Accordingly, even with the above-described coding method of the pitch synthesis filter, unlike the conventional pitch synthesis filter in which the drive signal of exactly the same shape repeats in the subframe, a recursive pitch synthesis filter is used. It is possible to cope with a sudden increase / decrease in power, and to search for a gain in the gain table only for a fixed pitch period, so that the increase in the amount of calculation required for the gain search can be negligibly small. There is also an advantage that the number of bits does not increase at all. As a result, even in speech encoding at a low bit rate with a large subframe length, a high-quality synthesized speech with a smooth power change can be obtained.

[0041]

As described above, according to the coding method of the pitch synthesis filter of the present invention, it is possible to cope with a sudden increase / decrease of the power of the drive signal, and to obtain a synthesized speech having a smooth power change. Even at a low bit rate of about 4 kbit / s, it is possible to generate high-quality synthesized speech in which the power of synthesized speech changes smoothly.
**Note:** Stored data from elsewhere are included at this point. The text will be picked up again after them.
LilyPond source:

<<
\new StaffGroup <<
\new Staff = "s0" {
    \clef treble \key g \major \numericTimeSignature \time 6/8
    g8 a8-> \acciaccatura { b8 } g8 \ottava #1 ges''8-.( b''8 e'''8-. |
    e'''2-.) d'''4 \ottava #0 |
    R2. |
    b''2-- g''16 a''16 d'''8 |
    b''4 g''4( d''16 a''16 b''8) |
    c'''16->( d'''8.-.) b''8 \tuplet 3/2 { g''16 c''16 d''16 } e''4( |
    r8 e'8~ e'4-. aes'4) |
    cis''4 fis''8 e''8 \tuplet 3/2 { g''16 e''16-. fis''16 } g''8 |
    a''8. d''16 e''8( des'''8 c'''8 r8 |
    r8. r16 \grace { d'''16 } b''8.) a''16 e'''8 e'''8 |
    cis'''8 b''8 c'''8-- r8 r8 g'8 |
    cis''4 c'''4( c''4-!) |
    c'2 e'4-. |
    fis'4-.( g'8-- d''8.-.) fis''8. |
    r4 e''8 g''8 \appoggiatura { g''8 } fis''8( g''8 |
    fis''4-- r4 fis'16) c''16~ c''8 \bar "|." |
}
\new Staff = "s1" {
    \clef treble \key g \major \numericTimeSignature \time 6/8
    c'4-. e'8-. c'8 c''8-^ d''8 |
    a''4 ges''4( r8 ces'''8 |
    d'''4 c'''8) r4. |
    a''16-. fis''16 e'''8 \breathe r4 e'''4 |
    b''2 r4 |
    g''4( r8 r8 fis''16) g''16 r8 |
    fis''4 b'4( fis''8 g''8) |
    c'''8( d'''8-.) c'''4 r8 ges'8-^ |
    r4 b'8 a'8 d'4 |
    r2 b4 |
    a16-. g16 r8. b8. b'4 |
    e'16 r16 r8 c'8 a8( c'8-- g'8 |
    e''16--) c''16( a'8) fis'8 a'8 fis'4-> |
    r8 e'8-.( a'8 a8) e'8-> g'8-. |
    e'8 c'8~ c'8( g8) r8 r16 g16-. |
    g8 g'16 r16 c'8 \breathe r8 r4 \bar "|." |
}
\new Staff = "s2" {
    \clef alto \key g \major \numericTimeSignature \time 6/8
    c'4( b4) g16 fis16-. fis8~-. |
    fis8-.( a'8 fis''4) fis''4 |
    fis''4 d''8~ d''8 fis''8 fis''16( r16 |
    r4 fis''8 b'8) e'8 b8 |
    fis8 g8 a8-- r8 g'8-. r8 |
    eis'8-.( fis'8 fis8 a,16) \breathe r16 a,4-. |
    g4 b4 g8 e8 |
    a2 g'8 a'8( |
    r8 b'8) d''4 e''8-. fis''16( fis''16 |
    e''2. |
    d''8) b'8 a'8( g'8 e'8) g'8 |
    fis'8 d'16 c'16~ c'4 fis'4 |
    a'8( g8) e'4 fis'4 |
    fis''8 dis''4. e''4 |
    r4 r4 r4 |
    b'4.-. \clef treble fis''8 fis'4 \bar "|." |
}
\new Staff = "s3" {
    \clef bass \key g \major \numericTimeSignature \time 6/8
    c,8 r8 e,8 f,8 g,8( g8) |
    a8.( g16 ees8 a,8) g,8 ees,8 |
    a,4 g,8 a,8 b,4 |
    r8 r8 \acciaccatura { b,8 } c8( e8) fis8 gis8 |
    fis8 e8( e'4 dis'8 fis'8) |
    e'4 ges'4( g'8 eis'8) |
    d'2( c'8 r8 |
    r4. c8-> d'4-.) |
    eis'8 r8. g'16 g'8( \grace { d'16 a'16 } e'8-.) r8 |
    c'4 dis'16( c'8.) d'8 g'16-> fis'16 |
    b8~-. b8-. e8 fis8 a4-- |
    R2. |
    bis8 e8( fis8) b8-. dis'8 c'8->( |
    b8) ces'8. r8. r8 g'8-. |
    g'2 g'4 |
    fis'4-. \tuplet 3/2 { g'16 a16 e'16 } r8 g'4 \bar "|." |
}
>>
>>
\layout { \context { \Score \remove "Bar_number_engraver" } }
[Brief description of the drawings]

FIG. 1 is a block diagram showing a schematic configuration of an embodiment of the present invention.

FIG. 2 is a block diagram showing a schematic configuration of a second embodiment of the present invention.
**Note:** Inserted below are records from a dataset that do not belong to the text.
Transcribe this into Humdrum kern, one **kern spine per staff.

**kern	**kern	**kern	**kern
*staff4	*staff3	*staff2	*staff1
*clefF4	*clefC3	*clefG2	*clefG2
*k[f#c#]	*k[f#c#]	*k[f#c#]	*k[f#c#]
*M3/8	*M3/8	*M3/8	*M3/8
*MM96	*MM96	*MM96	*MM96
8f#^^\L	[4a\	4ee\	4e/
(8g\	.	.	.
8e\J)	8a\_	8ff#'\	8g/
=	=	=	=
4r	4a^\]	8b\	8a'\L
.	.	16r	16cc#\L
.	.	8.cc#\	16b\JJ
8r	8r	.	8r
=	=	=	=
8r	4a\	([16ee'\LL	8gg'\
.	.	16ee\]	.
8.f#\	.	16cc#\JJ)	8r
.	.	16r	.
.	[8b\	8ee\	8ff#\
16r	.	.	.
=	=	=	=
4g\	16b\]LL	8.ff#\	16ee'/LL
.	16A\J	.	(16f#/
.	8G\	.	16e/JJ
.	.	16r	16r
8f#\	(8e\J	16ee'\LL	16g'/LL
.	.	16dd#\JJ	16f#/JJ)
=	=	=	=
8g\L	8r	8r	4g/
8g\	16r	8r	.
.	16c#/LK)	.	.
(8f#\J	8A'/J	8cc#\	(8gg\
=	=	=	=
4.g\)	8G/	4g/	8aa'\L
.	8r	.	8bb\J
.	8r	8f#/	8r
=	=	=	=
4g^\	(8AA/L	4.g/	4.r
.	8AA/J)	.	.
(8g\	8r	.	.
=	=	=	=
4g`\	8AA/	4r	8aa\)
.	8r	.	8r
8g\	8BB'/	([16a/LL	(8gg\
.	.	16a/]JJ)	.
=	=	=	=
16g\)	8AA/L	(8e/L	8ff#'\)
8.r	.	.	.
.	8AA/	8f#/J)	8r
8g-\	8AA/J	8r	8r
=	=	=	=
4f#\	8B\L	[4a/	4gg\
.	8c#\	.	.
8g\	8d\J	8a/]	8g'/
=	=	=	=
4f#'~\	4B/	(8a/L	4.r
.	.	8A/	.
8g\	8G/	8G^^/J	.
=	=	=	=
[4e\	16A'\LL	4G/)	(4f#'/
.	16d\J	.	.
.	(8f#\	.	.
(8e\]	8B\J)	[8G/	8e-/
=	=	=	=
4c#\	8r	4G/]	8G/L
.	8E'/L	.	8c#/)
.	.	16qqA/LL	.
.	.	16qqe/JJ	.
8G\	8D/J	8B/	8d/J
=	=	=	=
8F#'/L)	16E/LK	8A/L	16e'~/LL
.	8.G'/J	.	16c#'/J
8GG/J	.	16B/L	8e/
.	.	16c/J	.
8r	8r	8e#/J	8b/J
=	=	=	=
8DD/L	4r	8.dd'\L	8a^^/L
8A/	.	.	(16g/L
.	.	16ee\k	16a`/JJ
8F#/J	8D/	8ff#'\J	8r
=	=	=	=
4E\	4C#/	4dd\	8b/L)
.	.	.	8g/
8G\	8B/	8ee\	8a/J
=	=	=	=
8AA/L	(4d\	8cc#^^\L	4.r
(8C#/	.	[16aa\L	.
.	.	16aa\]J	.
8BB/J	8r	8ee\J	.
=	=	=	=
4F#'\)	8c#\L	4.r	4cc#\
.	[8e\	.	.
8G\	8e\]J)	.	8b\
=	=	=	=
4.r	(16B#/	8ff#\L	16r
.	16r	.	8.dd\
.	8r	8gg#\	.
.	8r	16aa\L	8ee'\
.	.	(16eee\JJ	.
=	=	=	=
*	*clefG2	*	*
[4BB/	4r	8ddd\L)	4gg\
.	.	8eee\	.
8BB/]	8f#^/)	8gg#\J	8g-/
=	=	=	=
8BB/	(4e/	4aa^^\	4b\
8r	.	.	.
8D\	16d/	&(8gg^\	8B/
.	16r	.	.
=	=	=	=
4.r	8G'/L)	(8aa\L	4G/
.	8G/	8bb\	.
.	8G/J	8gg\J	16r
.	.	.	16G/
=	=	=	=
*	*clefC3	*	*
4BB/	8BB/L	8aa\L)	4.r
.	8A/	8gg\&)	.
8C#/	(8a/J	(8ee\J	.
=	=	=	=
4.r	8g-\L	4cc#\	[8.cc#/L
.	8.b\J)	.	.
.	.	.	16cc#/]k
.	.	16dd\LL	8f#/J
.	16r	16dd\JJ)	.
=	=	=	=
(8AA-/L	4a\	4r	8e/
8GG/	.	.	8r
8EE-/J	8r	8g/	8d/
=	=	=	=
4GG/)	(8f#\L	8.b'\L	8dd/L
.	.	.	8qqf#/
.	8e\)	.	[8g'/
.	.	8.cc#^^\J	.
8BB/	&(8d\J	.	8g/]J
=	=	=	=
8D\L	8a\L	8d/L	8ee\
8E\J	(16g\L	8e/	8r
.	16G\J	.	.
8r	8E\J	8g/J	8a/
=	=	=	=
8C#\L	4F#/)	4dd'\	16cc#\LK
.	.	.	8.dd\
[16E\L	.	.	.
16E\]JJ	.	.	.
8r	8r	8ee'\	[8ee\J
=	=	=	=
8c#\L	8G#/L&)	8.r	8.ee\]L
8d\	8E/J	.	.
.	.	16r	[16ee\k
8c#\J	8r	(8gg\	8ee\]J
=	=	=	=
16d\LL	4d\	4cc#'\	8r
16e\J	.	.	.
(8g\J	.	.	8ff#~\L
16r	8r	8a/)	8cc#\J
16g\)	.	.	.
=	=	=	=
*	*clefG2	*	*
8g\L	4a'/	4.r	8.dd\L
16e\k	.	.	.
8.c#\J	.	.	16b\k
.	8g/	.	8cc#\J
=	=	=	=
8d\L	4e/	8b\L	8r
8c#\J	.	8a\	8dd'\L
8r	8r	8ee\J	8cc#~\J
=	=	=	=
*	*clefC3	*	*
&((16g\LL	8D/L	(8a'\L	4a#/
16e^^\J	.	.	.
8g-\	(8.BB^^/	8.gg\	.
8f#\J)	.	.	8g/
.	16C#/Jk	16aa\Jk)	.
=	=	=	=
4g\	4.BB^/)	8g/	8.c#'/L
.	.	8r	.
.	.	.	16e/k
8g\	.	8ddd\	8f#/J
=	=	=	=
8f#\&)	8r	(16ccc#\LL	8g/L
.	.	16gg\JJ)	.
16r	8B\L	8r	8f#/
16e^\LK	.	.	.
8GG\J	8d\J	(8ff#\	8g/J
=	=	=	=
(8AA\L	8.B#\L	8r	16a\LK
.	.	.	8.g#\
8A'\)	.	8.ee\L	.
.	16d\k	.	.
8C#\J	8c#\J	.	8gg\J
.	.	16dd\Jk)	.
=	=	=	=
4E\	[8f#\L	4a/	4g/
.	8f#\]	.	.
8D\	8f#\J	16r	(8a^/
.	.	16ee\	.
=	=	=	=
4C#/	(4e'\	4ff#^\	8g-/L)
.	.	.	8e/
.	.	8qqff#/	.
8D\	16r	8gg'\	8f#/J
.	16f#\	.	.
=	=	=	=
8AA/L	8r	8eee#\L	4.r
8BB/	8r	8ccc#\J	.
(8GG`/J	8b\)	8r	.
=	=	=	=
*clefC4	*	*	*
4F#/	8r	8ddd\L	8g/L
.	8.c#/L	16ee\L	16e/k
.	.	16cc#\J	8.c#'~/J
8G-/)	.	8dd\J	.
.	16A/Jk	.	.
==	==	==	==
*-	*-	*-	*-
FIG. 3 is a waveform chart for explaining the effect of one embodiment of the present invention.

FIG. 4 is a diagram for explaining an encoding method of a conventional pitch synthesis filter.

[Explanation of symbols]

100: CELP encoding unit, 101: Filter coefficient calculation unit,
103: code book, 106: composite vector calculation unit,
108: pitch synthesis unit, 111: target vector calculation unit,
113: influence signal calculation unit, 114: drive signal generation unit, 1
15 code search unit, 140 synthesis unit, 150 gain table, 160 pitch synthesis unit, 162 addition unit, 1
64: Multiplication unit, 166: Delay unit, 170: Gain evaluation unit

Continuation of the front page (56) References JP-A-5-61499 (JP, A) JP-A-1-293400 (JP, A) JP-A-5-134698 (JP, A) JP-A-5-46199 (JP) JP-A-4-233000 (JP, A) JP-A-3-189700 (JP, A) JP-A-3-101800 (JP, A) (58) Fields investigated (Int. Cl. ⁷ , DB Name) G10L 19/12

Claims (1)

(57) [Claims] 1. A speech encoding means for performing a pitch cycle search using an adaptive codebook and outputting a code vector of the adaptive codebook specified by the searched pitch cycle, and an output from the speech encoding means. A synthetic vector generating means for generating a synthetic vector using the code vector to be generated, and a recursive pitch synthesis filter using the pitch period and the pitch gain of the gain table determined by the adaptive code book search in the encoding means as parameters. Means for performing a recursive pitch synthesis process on a synthesized vector of the synthesized vector generating means to generate a synthesized voice, and means for selecting a pitch gain of the gain table based on a distortion amount of the synthesized voice. Characteristic coding method of pitch synthesis filter.